Assigned task: Pictures in the listing below are skipped, while the lines from the "cx_px: 1646" line through the "exposure_s: 1/8" line are returned word for word.

Recorded information:
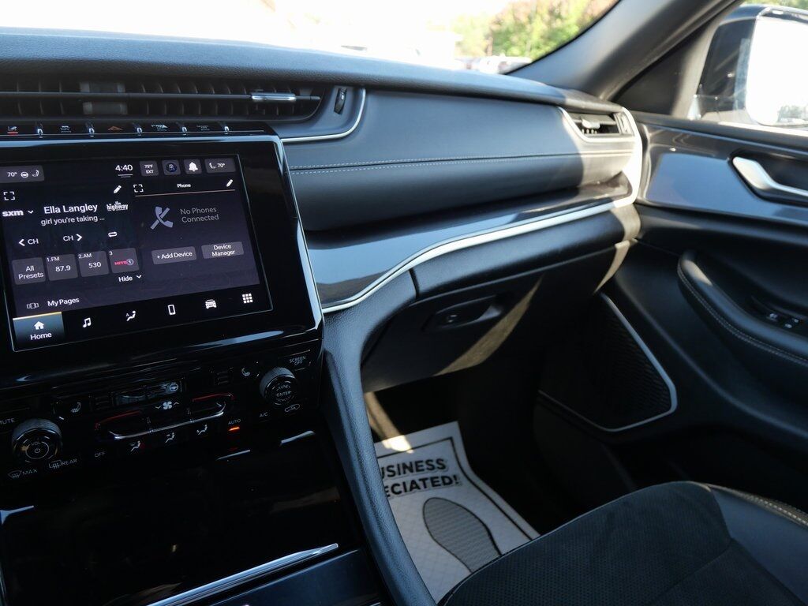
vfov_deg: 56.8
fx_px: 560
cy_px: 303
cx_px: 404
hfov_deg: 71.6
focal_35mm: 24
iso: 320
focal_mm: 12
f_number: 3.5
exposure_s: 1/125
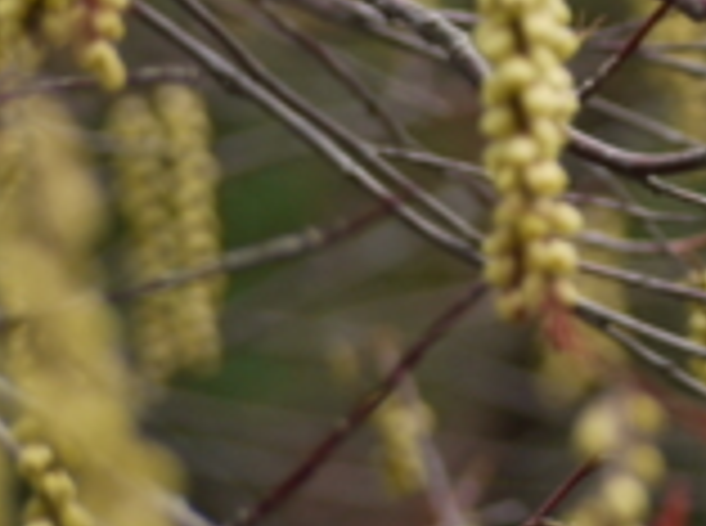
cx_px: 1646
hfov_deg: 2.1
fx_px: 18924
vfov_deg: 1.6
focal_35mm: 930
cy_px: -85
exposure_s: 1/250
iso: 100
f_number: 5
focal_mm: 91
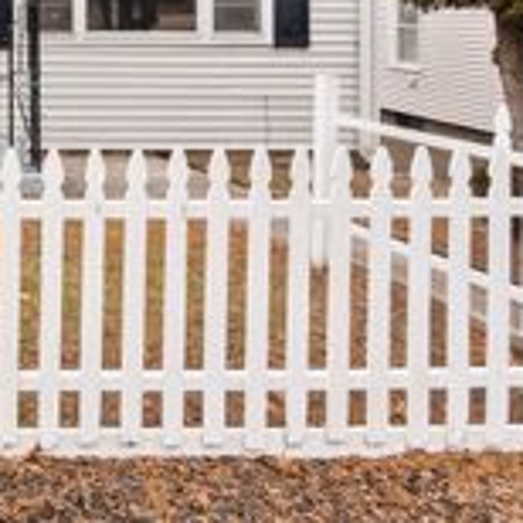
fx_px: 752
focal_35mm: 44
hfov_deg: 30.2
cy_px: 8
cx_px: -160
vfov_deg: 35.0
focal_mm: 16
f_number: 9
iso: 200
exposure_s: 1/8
==
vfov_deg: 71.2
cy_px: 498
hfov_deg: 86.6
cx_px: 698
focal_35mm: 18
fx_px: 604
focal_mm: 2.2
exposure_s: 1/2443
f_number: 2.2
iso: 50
==
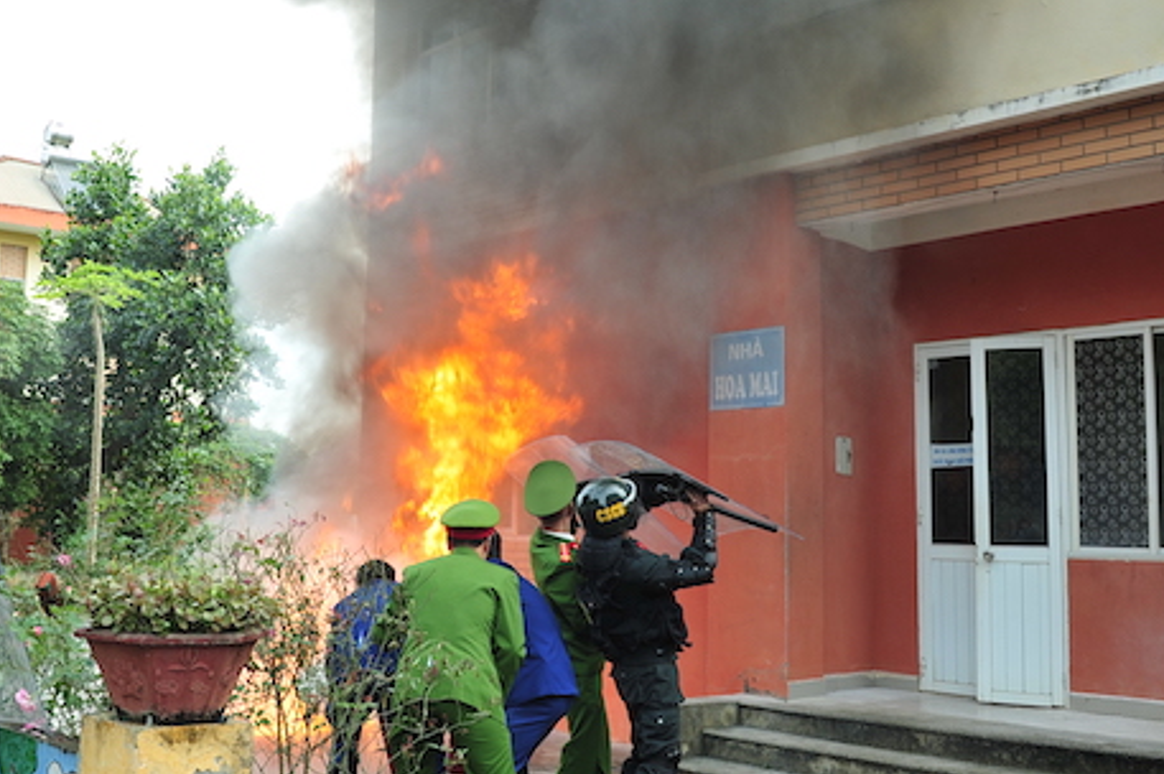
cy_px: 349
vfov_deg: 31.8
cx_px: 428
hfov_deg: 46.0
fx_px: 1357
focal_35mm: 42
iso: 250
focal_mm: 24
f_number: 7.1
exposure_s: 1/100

Output below:
cx_px: 1646
hfov_deg: 2.1
fx_px: 18924
vfov_deg: 1.6
focal_35mm: 930
cy_px: -85
exposure_s: 1/250
iso: 100
f_number: 5
focal_mm: 91
fx_px: 752
focal_35mm: 44
hfov_deg: 30.2
cy_px: 8
cx_px: -160
vfov_deg: 35.0
focal_mm: 16
f_number: 9
iso: 200
exposure_s: 1/8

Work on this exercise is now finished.